I am a terrible patient. I don’t like being dependent, which is a combination of control freakery and genuine concern for my carer and I hate following instructions which involve telling me I can’t do things. I’m not supposed to lift anything heavier than a full mug or drive and this renders me helpless, useless and stir crazy! My bigger half is having to cope with a woman rapidly declining into the thing she’s not supposed to become for another 30 years – and his M-I-L is here. For a month.

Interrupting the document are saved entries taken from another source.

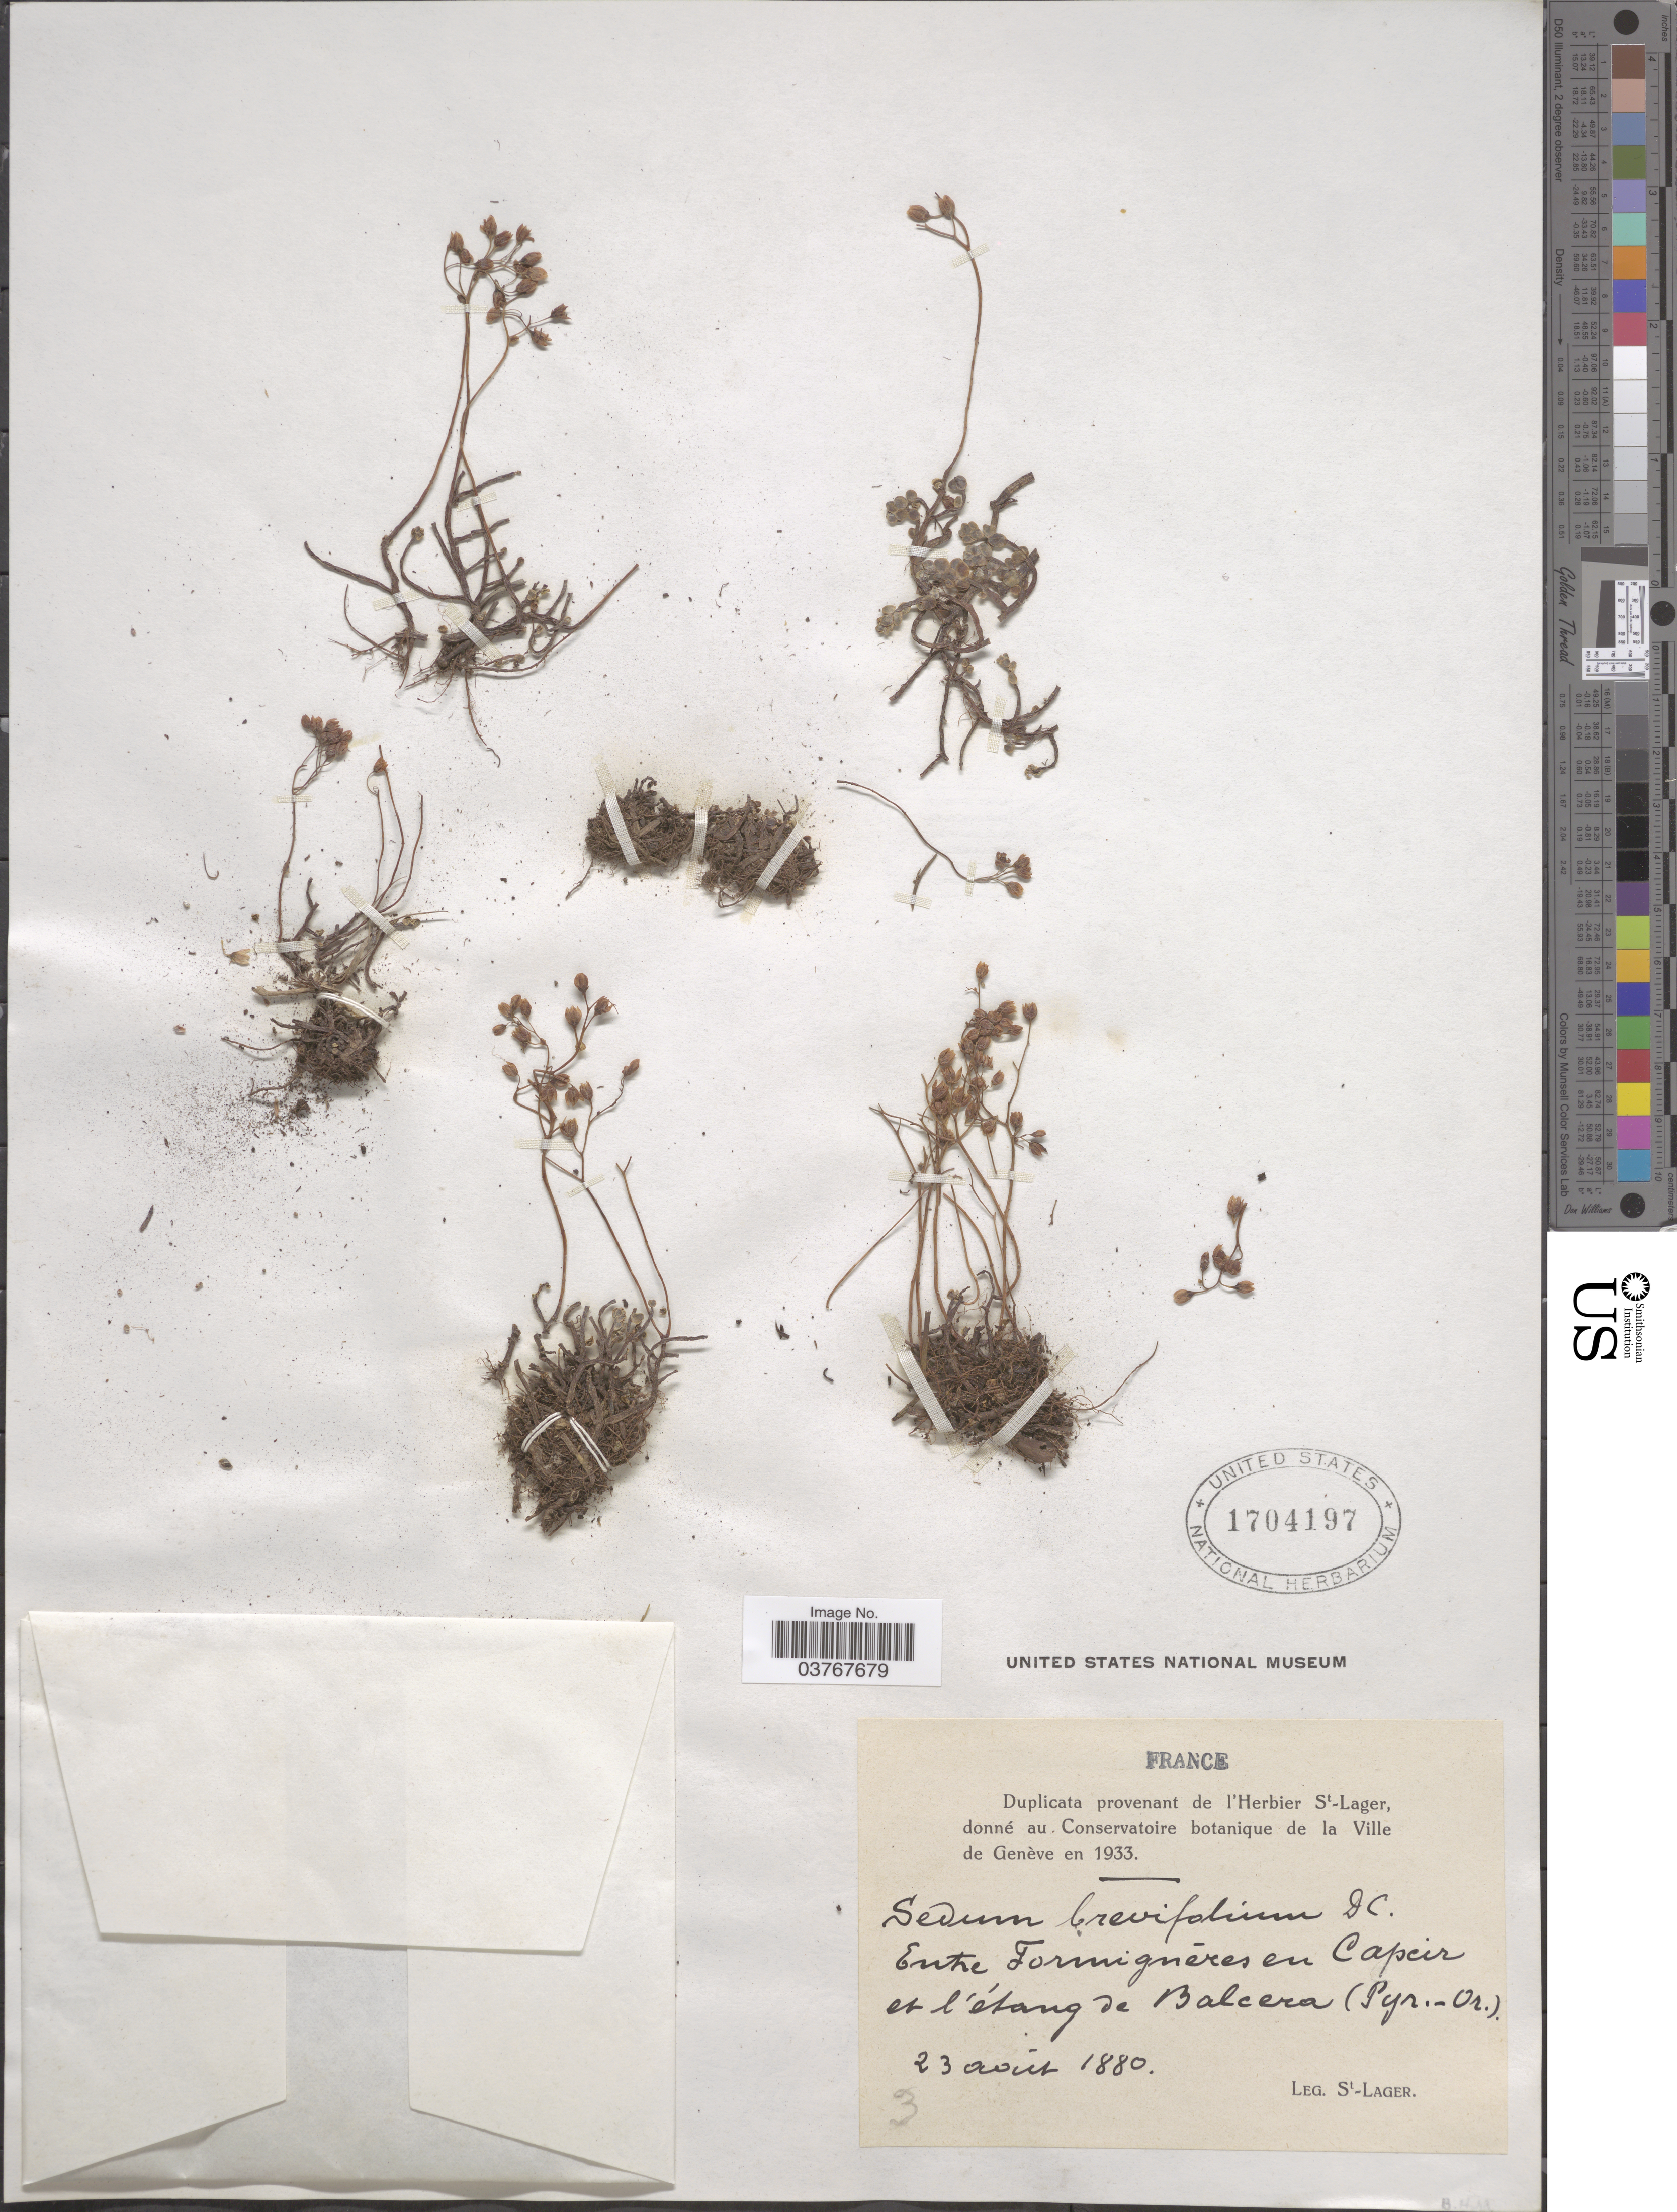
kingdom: Plantae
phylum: Tracheophyta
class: Magnoliopsida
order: Saxifragales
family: Crassulaceae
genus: Sedum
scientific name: Sedum brevifolium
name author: DC.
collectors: -. St. Lager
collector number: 3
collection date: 1880-08-23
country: France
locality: Entre Tormignēres en Capcir et l'etang de Balcera (Pyr.-Or.).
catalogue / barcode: US 1704197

It’s not until you can’t exercise your ways that you realise how much set in them you have become. As a child I remember watching mum bake, iron and sew. I can remember her operating an ancient washing machine that had an accompanying wringer. She once lost the tiny diamond from her engagement ring into the swirling vortex of water and clothes, only to find it sitting on one of the 2cm slats of the drain at the bottom after it was emptied. She would come home from shift work as a midwife, change into short shorts and gumboots and gallop off on her fabulous legs to the kitchen garden behind the stone wall. I learnt to bake by inhaling the studied concentration on her face while she measured, sieved, mixed or, kneaded – whether what was in the bowl became coffee and walnut cake or wholemeal bread, I got the techniques down pat. I know that many of my ways about the kitchen have the flavour of my mum about them.
And not just the kitchen. Sometimes I catch myself having a ‘Diana moment’ and, depending on the nature of the moment and whether it has been witnessed by the other one who knows, I will shriek or laugh. But over the next 3 and a half weeks I will have many Diana moments – firsthand, no mirror. She hasn’t been to stay for 8 years since I had 2 boy babies at the same time. She woke 3 time a night with me for 21 nights to help with feeding. She made 210 cups of tea and buttered 240 pieces of toast. She has spent 1000’s of dollars on me. We live 18325.35kms apart and let’s be honest, it’s possible that you can count the days we will spend in each others company on the toes and fingers of my 5 sons. That is a difficult thought to entertain. So I will stuff back the graceless teenager trying to take over my behaviour and be grateful for my mum. I will let her do her thing and accept the benefit which I would be so foolish to squander.
Thank you, mum for your crazy decision, made within 18 hours after talking to me when I came out of hospital. Thank you for spending 926 of your precious British Pensioner Pounds on Flight SQ281 and defying gravity to be here.
You have never ejected or abandoned me and you haven’t had to bury me yet. I know I am not a bad egg and that you are 1 impressive old bird.